▸ **Reading passage**
Connecting to hive metastore

In [5]:
# setup spark
from pyspark import SparkContext, SparkConf
from pyspark.sql import session, SparkSession
from pyspark.sql import HiveContext
# butterfree spark client
from butterfree.clients import SparkClient


spark = (
    SparkSession
    .builder
    .appName("Feature Store")
    .config("hive.metastore.uris", "thrift://hive-metastore:9083")
    .enableHiveSupport()
    .getOrCreate())

sc=spark.sparkContext

spark_client = SparkClient()
hive_context = HiveContext(sc)



### Extract

First, we need to define our data schemas.

In [6]:
from pyspark.sql.types import StringType, IntegerType, StructType, StructField, DoubleType

schema_kafka = StructType([StructField('name_employer', StringType(), True),
                          StructField('id_employer', IntegerType(), True),
                          StructField('name_client', StringType(), True),
                          StructField('transaction_id', IntegerType(), True),
                          StructField('payment', StringType(), True),
                          StructField('timestamp', StringType(), True),
                          StructField('product_name', StringType(), True),
                          StructField('product_size', StringType(), True),
                          StructField('product_price', DoubleType(), True),
                          StructField('percent_discount', IntegerType(), True)])


schema_file = StructType([StructField('name', StringType(), True),
                         StructField('calories', IntegerType(), True),
                         StructField('fat(g)', IntegerType(), True),
                         StructField('carb(g)', IntegerType(), True),
                         StructField('fiber(g)', IntegerType(), True),
                         StructField('protein', IntegerType(), True),
                         StructField('sodium', IntegerType(), True)])



Connecting with cassandra database

In [7]:
from butterfree.extract import Source
from butterfree.extract.readers import FileReader
from butterfree.extract.readers import KafkaReader

kafka_reader = KafkaReader(
    id="events",
    topic="queueing.transactions",
    value_schema=schema_kafka,
    connection_string="broker:9092",
    stream=False
)

readers = [
    kafka_reader,
    FileReader(id="nutrients", path="starbucks-menu-nutrition-drinks.csv", format="csv", schema=schema_file)
]

query = """
select
    *
from
    events
    join nutrients
        on events.product_name = nutrients.name
"""

source = Source(readers=readers, query=query)

In [8]:
source_df = source.construct(spark_client)

In [9]:
# showing that it is a Spark's streaming df
source_df.isStreaming

False

In [10]:
# schema
source_df.printSchema()

root
 |-- name_employer: string (nullable = true)
 |-- id_employer: integer (nullable = true)
 |-- name_client: string (nullable = true)

▸ **Exercises to complete**
**a)** Which Kafka topic does the KafkaReader read from in the Spark feature store notebook?
**b)** Extend the Spark feature store notebook past its final line.

▸ **Data provided**
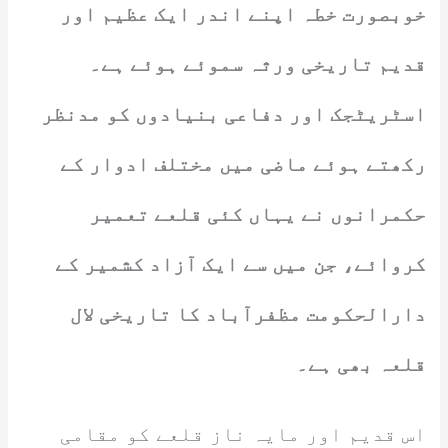
خوبصورت خطہ اپنے اندر ایک عظیم اور
قدیم تاریخی ورثہ سموئے ہوئے ہے۔
اسٹریٹجک اور دفاعی بنیادوں کو مدنظر
رکھتے ہوئے ماضی میں مختلف ادوار کے
حکمرانوں نے یہاں کئی قلعے تعمیر
کروائے، جن میں سے ایک آزاد کشمیر کے
دارالحکومت مظفرآباد کا تاریخی لال
قلعہ بھی ہے۔
اس قدیم اور مایہ ناز قلعے کو مقامی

▸ **Your responses**
**a)** queueing.transactions

**b)**
 |-- transaction_id: integer (nullable = true)
 |-- payment: string (nullable = true)
 |-- timestamp: string (nullable = true)
 |-- product_name: string (nullable = true)
 |-- product_size: string (nullable = true)
 |-- product_price: double (nullable = true)
 |-- percent_discount: integer (nullable = true)
 |-- kafka_metadata: struct (nullable = false)
 |    |-- key: string (nullable = true)
 |    |-- topic: string (nullable = true)
 |    |-- value: string (nullable = true)
 |    |-- partition: integer (nullable = true)
 |    |-- offset: long (nullable = true)
 |    |-- timestamp: timestamp (nullable = true)
 |    |-- timestampType: integer (nullable = true)
 |-- name: string (nullable = true)
 |-- calories: integer (nullable = true)
 |-- fat(g): integer (nullable = true)
 |-- carb(g): integer (nullable = true)
 |-- fiber(g): integer (nullable = true

### Transform
- At the transform part, a set of `Feature` objects is declared.
- An Instance of `FeatureSet` is used to hold the features.
- A `FeatureSet` can only be created when it is possible to define a unique tuple formed by key columns and a time reference. This is an **architectural requirement** for the data. So least one `KeyFeature` and one `TimestampFeature` is needed.
- Every `Feature` needs a unique name, a description, and a data-type definition.

### Transform

In [11]:
from pyspark.sql import functions as F

from butterfree.transform import FeatureSet
from butterfree.transform.features import Feature, KeyFeature, TimestampFeature
from butterfree.transform.transformations import SQLExpressionTransform, SparkFunctionTransform, CustomTransform
from butterfree.transform.transformations.h3_transform import H3HashTransform
from butterfree.constants import DataType
from butterfree.transform.utils import Function


def divide(df, parent_feature, column1, column2):
    name = parent_feature.get_output_columns()[0]
    df = df.withColumn(name, F.col(column1) / F.col(column2))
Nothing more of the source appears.